Combining pulse oximetry with clinical examination can enhance the
clinician’s ability to detect life-threatening CHD in a timely manner
[17,18].
With advances in perinatal care, congenital
malformations are emerging as one of the leading causes of neonatal and
infant mortality, even in developing countries [19]. Challenges for CHD
management in developing countries include early diagnosis, transport of a
sick neonate with CHD to a tertiary cardiac center, and limited
availability of state-of-the-art pediatric cardiac centers [20]. The
present study, conducted in a community hospital, attempted to identify a
strategy based on clinical signs and pulse oximetry that best predicts CHD
in newborns immediately after birth.
Methods
This was a prospective hospital-based study (June
2006-February 2009) conducted in a secondary level hospital (Lakshmi
hospital) in Kochi, Kerala. The study personnel were given one-month
training at the coordinating centre (Amrita Institute of Medical
Sciences). All consecutive babies (including pre-mature infants) were
screened for CHD according to a pre-designed protocol. Out-born babies
were excluded. Clinical evaluation was performed by the on-site
pediatrician within the first 48 hours of life. Pulse oximetry was
recorded in a lower extremity by a study nurse using portable equipment (Oximax
N-65; Nellcor Puritan Bennett, Pleasanton, CA) at 48 hours after
birth. Bedside echocardiography was done by the research officer, using a
portable machine (Cyprus-Acuson, Siemens Medical Solutions, USA). All
babies with abnormal bedside echo-cardiography were evaluated by a
pediatric cardiologist (major CHD – immediately; minor CHD – at 6 weeks).

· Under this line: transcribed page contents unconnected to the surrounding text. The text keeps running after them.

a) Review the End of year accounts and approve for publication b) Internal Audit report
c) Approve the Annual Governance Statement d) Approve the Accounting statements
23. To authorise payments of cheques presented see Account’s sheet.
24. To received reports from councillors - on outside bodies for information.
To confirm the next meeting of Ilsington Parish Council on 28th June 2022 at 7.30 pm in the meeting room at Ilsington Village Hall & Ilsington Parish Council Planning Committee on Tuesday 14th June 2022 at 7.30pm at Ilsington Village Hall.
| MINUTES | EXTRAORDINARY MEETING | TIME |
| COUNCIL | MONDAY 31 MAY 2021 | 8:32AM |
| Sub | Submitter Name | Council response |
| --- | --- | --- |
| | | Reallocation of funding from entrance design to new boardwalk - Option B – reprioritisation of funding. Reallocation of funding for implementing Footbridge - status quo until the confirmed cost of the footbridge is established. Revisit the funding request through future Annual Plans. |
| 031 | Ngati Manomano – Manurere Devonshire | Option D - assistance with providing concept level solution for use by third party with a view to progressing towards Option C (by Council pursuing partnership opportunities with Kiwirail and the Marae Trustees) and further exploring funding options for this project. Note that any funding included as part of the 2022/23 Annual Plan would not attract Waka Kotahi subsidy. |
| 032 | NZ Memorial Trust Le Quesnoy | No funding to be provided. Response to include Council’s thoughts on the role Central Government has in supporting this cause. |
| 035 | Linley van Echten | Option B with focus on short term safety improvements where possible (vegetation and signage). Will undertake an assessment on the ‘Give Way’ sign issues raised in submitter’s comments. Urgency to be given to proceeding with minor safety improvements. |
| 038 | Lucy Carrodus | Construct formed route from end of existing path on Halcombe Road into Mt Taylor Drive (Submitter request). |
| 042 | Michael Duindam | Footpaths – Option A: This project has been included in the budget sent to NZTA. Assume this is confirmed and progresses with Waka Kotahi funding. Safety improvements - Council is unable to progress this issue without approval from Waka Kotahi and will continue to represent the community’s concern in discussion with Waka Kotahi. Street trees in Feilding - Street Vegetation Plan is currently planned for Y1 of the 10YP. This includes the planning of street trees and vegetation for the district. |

For the normal babies, a follow-up evaluation (clinical evaluation,
questionnaire or telephonic interview of parents) was performed at 6
weeks. If this was abnormal, echocardiography was repeated.
Definitions of CHD: Patients were categorized into
those with and without CHD based on echocardiography [2]. Any CHD that was
likely to require early intervention was categorized as major CHD. Minor
CHD was defined as any atrial septal defect (ASD) >5mm, patent ductus
arteriosus (PDA) >2mm, restrictive ventricular septal defect (VSD) with
gradient >30mm Hg, valvular aortic/pulmonary stenosis with gradients <25
mm Hg, and pulmonary artery branch stenosis with gradients <20 mm Hg. All
others (including patent foramen ovale or ASD <5 mm, PDA <2 mm) were
categorized as normal variants. Abnormal pulse oximetry was defined as
oxygen saturation <94% [11].
Statistical analysis: For analysis, all
patients with CHD, including the ones detected during follow-up were
considered. Univariate analysis was performed using Chi-square test. All
variables which were significant with P <0.2 (80% confidence) were
entered into a stepwise logistic regression model for multivariate
analysis. Results were expressed as Odd’ ratios for association with CHD
(with 95% confidence limits) as well as P values. P value of
<0.05 was considered significant. Sensitivity, specificity, positive and
negative predictive values were computed for clinical signs, pulse
oximetry and echocardiography.
An informed consent was obtained from one of the
parents before initial screening. The study protocol was approved by the
ethics committees of the Institute and the Indian Council of Medical
Research.
Results
A total of 5487 consecutive newborn babies were
included in the study. Of these, 5086 (92.7 %) were well babies and 401
(7.3%) required admission in the neonatal intensive care unit. 2688 (49%)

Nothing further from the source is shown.